▽
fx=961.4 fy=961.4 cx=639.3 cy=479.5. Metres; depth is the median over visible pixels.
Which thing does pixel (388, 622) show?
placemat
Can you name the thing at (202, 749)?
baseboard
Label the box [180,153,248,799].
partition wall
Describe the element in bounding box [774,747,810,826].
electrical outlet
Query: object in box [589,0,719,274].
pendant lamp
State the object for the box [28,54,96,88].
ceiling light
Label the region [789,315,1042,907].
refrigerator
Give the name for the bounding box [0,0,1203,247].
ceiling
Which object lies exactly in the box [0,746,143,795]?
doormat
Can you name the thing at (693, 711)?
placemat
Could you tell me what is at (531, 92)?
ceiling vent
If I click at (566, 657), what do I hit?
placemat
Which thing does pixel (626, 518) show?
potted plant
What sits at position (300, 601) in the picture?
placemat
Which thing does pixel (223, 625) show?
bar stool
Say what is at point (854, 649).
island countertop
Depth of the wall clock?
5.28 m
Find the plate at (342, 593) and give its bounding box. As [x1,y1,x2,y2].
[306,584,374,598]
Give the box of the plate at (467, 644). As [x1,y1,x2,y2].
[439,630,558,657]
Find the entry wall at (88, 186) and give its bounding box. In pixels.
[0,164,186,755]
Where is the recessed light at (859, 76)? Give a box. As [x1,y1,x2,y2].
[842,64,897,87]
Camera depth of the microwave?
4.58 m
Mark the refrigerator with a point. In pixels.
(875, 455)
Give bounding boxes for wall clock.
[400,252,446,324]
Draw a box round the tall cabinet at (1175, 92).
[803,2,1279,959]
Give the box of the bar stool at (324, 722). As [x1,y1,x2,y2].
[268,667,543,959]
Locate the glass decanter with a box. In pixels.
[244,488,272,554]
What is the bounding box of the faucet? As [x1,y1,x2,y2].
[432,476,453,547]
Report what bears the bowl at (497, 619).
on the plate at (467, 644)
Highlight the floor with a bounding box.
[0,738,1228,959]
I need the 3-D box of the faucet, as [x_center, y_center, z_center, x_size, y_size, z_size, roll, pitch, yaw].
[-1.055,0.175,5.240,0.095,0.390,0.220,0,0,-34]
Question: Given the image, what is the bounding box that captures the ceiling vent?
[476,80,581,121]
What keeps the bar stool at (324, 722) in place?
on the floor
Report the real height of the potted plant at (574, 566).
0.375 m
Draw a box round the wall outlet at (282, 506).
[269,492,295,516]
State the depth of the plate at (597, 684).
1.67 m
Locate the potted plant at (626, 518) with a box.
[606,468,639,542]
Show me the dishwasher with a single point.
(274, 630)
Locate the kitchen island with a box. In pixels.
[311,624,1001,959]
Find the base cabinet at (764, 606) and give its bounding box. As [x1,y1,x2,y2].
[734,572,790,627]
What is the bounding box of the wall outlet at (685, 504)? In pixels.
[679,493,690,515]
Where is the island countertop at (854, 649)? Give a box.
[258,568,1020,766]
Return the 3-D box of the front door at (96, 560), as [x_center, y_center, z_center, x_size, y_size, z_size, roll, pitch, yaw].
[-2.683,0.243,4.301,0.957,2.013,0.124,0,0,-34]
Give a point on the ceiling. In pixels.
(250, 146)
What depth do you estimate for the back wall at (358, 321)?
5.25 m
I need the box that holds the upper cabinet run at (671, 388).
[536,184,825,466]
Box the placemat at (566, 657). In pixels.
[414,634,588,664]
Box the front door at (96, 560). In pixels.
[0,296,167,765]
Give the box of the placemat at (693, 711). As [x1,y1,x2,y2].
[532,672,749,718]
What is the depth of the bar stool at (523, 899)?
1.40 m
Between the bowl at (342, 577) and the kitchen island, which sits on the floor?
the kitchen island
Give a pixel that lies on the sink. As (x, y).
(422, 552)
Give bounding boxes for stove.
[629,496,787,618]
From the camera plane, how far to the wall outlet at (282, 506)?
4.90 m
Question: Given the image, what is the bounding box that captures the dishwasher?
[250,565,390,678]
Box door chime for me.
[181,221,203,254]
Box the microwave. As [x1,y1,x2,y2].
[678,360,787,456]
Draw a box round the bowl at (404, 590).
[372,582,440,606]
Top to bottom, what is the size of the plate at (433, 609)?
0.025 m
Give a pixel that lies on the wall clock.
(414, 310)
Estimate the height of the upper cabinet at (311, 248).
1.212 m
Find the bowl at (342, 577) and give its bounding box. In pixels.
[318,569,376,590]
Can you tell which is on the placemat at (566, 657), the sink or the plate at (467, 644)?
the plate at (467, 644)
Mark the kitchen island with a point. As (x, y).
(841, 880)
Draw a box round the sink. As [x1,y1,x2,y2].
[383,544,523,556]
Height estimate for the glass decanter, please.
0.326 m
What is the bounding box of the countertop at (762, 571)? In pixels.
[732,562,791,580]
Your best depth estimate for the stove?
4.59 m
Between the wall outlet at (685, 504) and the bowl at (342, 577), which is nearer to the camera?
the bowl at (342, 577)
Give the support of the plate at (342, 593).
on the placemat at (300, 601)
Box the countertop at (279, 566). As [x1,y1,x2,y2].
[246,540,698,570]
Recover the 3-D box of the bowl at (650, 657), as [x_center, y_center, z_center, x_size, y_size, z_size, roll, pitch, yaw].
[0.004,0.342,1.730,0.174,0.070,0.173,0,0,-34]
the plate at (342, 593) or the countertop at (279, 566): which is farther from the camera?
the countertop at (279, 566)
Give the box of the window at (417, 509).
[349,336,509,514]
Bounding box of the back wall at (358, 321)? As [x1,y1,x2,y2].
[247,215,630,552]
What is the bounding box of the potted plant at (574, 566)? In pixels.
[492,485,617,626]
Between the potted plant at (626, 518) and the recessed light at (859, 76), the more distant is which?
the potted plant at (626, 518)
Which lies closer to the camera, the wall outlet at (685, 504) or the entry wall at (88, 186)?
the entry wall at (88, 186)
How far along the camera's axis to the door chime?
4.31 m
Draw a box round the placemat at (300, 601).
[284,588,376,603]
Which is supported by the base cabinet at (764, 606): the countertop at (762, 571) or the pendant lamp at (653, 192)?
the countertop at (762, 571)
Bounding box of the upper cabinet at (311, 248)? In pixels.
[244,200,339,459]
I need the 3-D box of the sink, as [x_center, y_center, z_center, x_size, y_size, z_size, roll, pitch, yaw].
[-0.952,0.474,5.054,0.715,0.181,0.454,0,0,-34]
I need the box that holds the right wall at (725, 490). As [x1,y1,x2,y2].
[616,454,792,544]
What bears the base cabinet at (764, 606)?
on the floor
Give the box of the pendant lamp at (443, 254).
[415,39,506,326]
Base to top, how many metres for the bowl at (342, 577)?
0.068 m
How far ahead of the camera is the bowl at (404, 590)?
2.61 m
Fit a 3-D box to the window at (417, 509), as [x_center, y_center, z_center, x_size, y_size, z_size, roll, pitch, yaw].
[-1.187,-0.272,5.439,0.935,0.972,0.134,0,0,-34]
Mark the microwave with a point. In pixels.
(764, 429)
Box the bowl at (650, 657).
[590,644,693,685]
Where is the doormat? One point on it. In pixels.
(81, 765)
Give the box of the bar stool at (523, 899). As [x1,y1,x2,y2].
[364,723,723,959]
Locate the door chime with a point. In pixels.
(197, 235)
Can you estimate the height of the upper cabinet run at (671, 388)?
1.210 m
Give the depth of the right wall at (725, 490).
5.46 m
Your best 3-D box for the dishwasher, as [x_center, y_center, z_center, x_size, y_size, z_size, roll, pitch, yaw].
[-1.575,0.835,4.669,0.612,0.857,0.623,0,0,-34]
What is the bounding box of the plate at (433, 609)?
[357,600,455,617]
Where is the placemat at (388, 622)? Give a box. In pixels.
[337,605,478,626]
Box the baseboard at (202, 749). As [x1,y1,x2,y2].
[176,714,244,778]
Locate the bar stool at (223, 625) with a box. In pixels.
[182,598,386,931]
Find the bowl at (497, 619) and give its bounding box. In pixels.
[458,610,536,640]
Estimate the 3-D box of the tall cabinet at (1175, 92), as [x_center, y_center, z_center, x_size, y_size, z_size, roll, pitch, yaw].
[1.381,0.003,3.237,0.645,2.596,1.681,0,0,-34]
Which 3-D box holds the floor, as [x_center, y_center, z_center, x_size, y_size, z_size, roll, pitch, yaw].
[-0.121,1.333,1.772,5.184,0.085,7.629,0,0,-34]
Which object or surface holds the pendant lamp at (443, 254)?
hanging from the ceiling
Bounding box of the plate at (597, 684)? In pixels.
△
*GOAL OF THE EXERCISE*
An exact copy is required of each line from the one containing "Find the bowl at (497, 619)" through the last line of the material, and of no other line.

*RESPONSE*
Find the bowl at (497, 619) and give its bounding box. In pixels.
[458,610,536,640]
Estimate the 3-D box of the tall cabinet at (1175, 92), as [x_center, y_center, z_center, x_size, y_size, z_size, roll, pitch, yaw].
[1.381,0.003,3.237,0.645,2.596,1.681,0,0,-34]
Which 3-D box holds the floor, as [x_center, y_center, z_center, x_size, y_size, z_size, roll, pitch, yaw].
[-0.121,1.333,1.772,5.184,0.085,7.629,0,0,-34]
Which object or surface holds the pendant lamp at (443, 254)?
hanging from the ceiling
Bounding box of the plate at (597, 684)? In pixels.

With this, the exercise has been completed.